公開日:2018.07.17 最終更新日:2025.04.25
厨房における衛生管理・抑えておくべき3つのポイント

安全に食事を提供(食品を製造)するためには、厨房の衛生管理が何よりも大切です。毎日のように調理を行う中で、慣れていくからこそ起こる、油断や見落としが食中毒などの大きなトラブルに繋がってしまうことも。そうした問題を起こさないためにも、抑えておきたい厨房の衛生管理のポイントについて、3つの観点からまとめました。
① 食材の衛生管理

まず重要なのが、扱う食材の衛生管理です。いつも、新鮮で安全な食材を使うために、以下のようなことが重要になります。
- 日付管理
日にちの経ってしまった食材をうっかり使用してしまわないために大切なのは、日付管理です。各食材の開封日や廃棄予定日、賞味期限などがわかるように、容器の外側やパックの表面にシールを貼るなどして管理しましょう。また、賞味期限が迫った食材が冷蔵庫の中で忘れ去られないように、賞味期限の近いものは冷蔵庫の手前、遠いものは奥といったように先入れ先出しが出来るよう、保管する場所の工夫も大切です。 - 温度管理
細菌の多くは、10℃以下で増殖がゆっくりとなり、マイナス15℃以下で増殖が停止します。仕入れた食材はすぐに冷蔵庫や冷凍庫に入れ、低温で保管するようにしましょう。また、細菌がよく育つ温度帯は20~50℃と言われています。調理後は常温の環境下に置かず、急速冷却機のブラストチラー/ショックフリーザーを使用し、冷風で素早く冷却するとより安全です。 - 保管方法
食材を保管する際に、大事なのが「区分保管」です。魚、肉、野菜、調理済み食材などを分けて保管して、相互汚染を防ぐようにしましょう。加熱・殺菌済みの食材は一番上の棚へ、ドリップの出る非加熱の肉・魚類は他の食材を汚染させないように最下段で保管するのがベストです。
② 厨房機器・設備の衛生管理

食材だけでなく、厨房で使用する調理器具や、冷蔵庫・冷凍庫などの厨房機器の衛生管理も大切です。
- 包丁やまな板の専用化
肉・魚・野菜といった食材の種類ごとに、付着する細菌は異なります。相互に汚染してしまわないよう、また加熱済みの食材が汚染されないように、調理器具は用途別および食材別に専用化するのが好ましいでしょう。
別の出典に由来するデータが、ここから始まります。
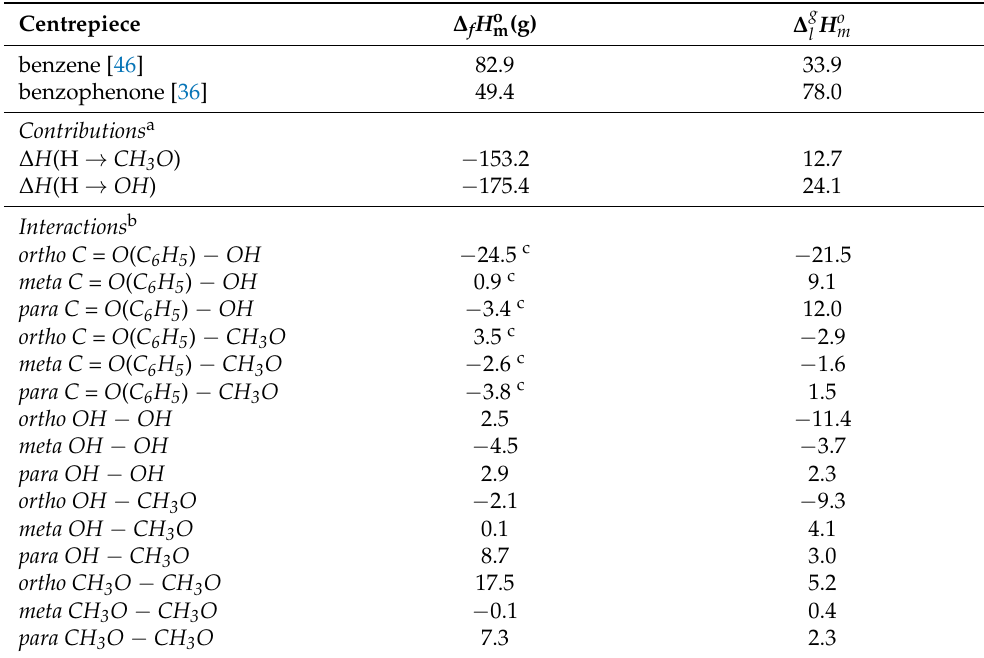
Table 9. Parameters and pairwise nearest and non-nearest neighbour interactions of substituents on the “centrepieces” for calculation of thermodynamic properties of substituted benzenes and benzophenones at 298.15 K (in kJ · mol − 1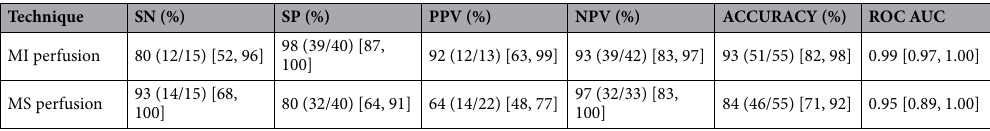
Table 2. Motion-immune (MI) and motion-susceptible (MS) CT perfusion-based detection of physiologically significant LAD stenosis. Parentheses indicate the fractional representation of measurements; Brackets indicate 95% confidence intervals. MI motion-immune CT perfusion, MS motion-susceptible CT perfusion, LAD left anterior descending coronary artery, SN sensitivity, SP specificity, PPV positive predictive value, NPV negative predictive value, ROC AUC area under the curve of the receiver operator characteristic.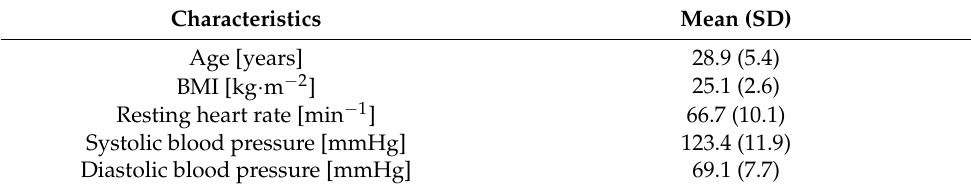
Table 1. Baseline characteristics of the study population (healthy male volunteers).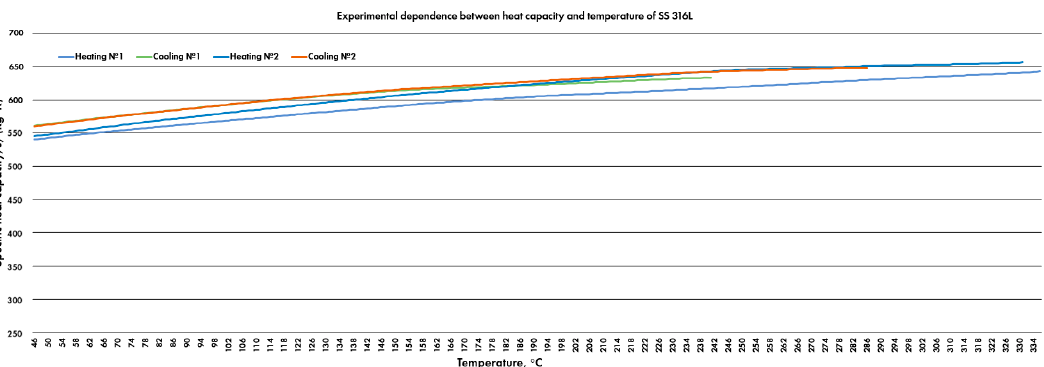
Figure 4. DSC curves of commercially pure SS 316L measured during 4 cycles. Measurement pre- cision was ± 2.5%.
その際、色分けや用途名の記入を行うなど、混同を防ぐ対策も必要です。 - 調理器具の洗浄・除菌
まな板の傷から細菌が入り込んで食材に付着することがあるように、日々使用している調理器具が、知らぬ間に不衛生な状態になってしまうことは防がなければなりません。調理器具は毎日きっちり洗剤で汚れを取って洗い流し、ペーパータオルやカウンタークロスできれいに水気を拭き取りましょう。熱湯で殺菌するとさらに衛生的です。ノロウイルス対策としても有効なFEクリーン水の使用もおすすめです。 - 厨房機器の清掃
厨房機器を清潔な状態に保っておくことも重要です。特に見落としがちなのが冷蔵庫の取っ手です。調理中にも様々な人が触れる場所なので、念入りに清掃をしましょう。また、冷蔵庫や製氷機のフィルターが汚れていると冷却や製氷不良を引き起こしてしまいますので、定期的に洗ってください。そうすることで省エネにもつながります。
③ 従業員の衛生管理

細菌は、ヒトを介して食材に付着してしまうこともあります。そのため、食材を扱う従業員の衛生管理もしっかりと行わなければなりません。
- 正しい手洗い
厨房で作業する従事員は、徹底した「衛生的手洗い」が必要になります。トイレの後などはもちろん、一定の間隔できちんと手を洗う習慣を徹底しましょう。手洗いは、①「洗う」(洗い残しの多い指先・指の間・親指の周り・手首なども忘れずに)②「拭く」(清潔なペーパータオルなどでしっかり水気を拭き取る)③「消毒する」(アルコールを両手全体にすり込む)
という手順で行います。 - 体調管理
たとえば、ノロウイルスにかかってしまった従業員が、自覚なく、あるいは休めない状況だったために厨房で調理をすると、その人を介して食材にウイルスが付着してしまいます。そうした事態を防ぐためにも、常にスタッフ同士で体調の確認を行いましょう。そして、体調不良のスタッフは調理場に入れず、必ず休ませるようにしましょう。また、体調不良を申告しやすい職場環境を作ることも重要です。
厨房の衛生管理状態のチェック・改善を
食品の安全を保つためには、「食材」「調理器具・厨房設備(厨房機器)」「従業員」の衛生管理を行う必要があります。いま一度、厨房の衛生管理状態を見直して、安全な食事を提供できるようにしましょう。